-- Text passage --
════════════════

Jeri Lynn Mooney (born January 28, 1944), better known as Susan Howard,[1] is an American actress, writer, and political activist. She is perhaps best known for portraying the character Donna Culver Krebbs on the prime time serial Dallas (1979–87), and as a co-star of the series Petrocelli (1974–76). She is also a screenwriter and member of the Writers Guild of America.[2]


Jeri Lynn Mooney was born on January 28, 1944 in Marshall, Texas to parents Cassell C. and Melba Ruth "Peg" Mooney. She had an older brother, James.[3][4] Her family is of Irish ancestry from Cork.[5] Mooney was recognized for her acting talent while growing up in Marshall. She won a University Interscholastic League award for Best Actress while in high school. Upon graduating from Marshall High School in 1960,[6] she attended the University of Texas for two years,[7] where she studied drama and was a member of the Gamma Phi Beta sorority,[8] before leaving for Los Angeles to become an acting student at the Los Angeles Repertory Company.[9] She later took the stage name Susan Howard, as her father had nicknamed her 'Susie' and Howard was a family name.[4]


Howard had a number of notable guest appearances on major television shows during the 1960s and early 1970s: The Flying Nun (1967), I Dream of Jeannie (1968), Star Trek (1968), Bonanza (1969), Mannix (1969), Mission: Impossible (1972), and Columbo (1972).[8] She played the first female Klingon ("Mara") on the original Star Trek series and the only one to ever speak.[10]

In 1973, she appeared as Evan Sands on Lorne Greene's ABC crime drama Griff in the episode "Who Framed Billy the Kid?", with Nick Nolte as Billy Randolph, a football player accused of murder.

════════════════

-- Supplied data --
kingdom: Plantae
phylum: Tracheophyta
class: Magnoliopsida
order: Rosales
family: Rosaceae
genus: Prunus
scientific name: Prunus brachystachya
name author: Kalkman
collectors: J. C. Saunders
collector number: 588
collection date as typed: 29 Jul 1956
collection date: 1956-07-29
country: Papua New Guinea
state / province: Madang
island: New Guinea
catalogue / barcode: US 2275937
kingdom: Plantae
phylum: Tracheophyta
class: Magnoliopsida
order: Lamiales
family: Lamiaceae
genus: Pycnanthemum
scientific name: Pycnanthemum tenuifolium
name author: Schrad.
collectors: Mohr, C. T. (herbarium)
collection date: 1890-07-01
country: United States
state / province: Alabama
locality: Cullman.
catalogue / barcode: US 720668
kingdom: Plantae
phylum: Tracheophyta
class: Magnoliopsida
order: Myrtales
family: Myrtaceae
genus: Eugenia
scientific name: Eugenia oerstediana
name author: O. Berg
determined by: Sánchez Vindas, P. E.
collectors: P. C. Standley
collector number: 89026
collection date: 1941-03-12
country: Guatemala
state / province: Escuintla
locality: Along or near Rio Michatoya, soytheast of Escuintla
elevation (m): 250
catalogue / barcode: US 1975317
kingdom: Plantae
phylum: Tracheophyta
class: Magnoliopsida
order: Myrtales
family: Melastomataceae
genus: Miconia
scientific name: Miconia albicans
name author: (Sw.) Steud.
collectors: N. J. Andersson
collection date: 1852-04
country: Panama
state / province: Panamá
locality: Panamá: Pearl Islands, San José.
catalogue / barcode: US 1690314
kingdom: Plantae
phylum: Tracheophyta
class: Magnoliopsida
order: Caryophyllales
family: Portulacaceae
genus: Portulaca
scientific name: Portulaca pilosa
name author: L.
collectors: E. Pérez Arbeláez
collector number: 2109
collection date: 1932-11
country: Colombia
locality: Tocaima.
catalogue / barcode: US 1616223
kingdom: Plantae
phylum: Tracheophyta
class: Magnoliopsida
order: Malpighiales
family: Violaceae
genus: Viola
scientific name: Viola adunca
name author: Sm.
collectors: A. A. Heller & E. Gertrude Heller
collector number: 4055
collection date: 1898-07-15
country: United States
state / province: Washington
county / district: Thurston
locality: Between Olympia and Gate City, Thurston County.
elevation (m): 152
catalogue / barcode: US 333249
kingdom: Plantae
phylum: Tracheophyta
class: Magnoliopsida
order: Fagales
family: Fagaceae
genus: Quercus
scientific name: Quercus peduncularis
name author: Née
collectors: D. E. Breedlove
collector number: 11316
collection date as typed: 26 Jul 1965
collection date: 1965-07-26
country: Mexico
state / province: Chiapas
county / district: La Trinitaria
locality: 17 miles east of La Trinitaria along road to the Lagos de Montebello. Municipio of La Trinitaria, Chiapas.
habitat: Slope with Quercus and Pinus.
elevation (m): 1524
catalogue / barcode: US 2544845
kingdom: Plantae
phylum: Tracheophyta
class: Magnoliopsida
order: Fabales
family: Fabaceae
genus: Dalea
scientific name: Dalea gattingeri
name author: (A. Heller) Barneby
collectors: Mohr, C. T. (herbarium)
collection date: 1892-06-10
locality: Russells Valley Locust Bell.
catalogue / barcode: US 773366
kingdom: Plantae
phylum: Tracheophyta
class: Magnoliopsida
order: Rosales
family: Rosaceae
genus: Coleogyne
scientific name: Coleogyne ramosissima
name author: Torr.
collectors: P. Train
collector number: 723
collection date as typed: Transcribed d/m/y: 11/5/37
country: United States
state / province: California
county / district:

════════════════

-- Task set --
1. Do the following statements agree with the Susan Howard biography? Answer yes or no for each, quoting the words of the Susan Howard biography that decide it.
(a) She graduated from Marshall High School in 1960.
(b) She attended the University of Texas for four years.
(c) She played the first female Klingon on Star Trek.
2. Reproduce the listing exactly, starting at its first line and stopping after the line that contains "collection date: 1956-07-29", with both lines included.

-- Exercise responses --
1.
(a) Yes: "Upon graduating from Marshall High School in 1960"
(b) No: "she attended the University of Texas for two years"
(c) Yes: "She played the first female Klingon ("Mara") on the original Star Trek series"

2.
kingdom: Plantae
phylum: Tracheophyta
class: Magnoliopsida
order: Rosales
family: Rosaceae
genus: Prunus
scientific name: Prunus brachystachya
name author: Kalkman
collectors: J. C. Saunders
collector number: 588
collection date as typed: 29 Jul 1956
collection date: 1956-07-29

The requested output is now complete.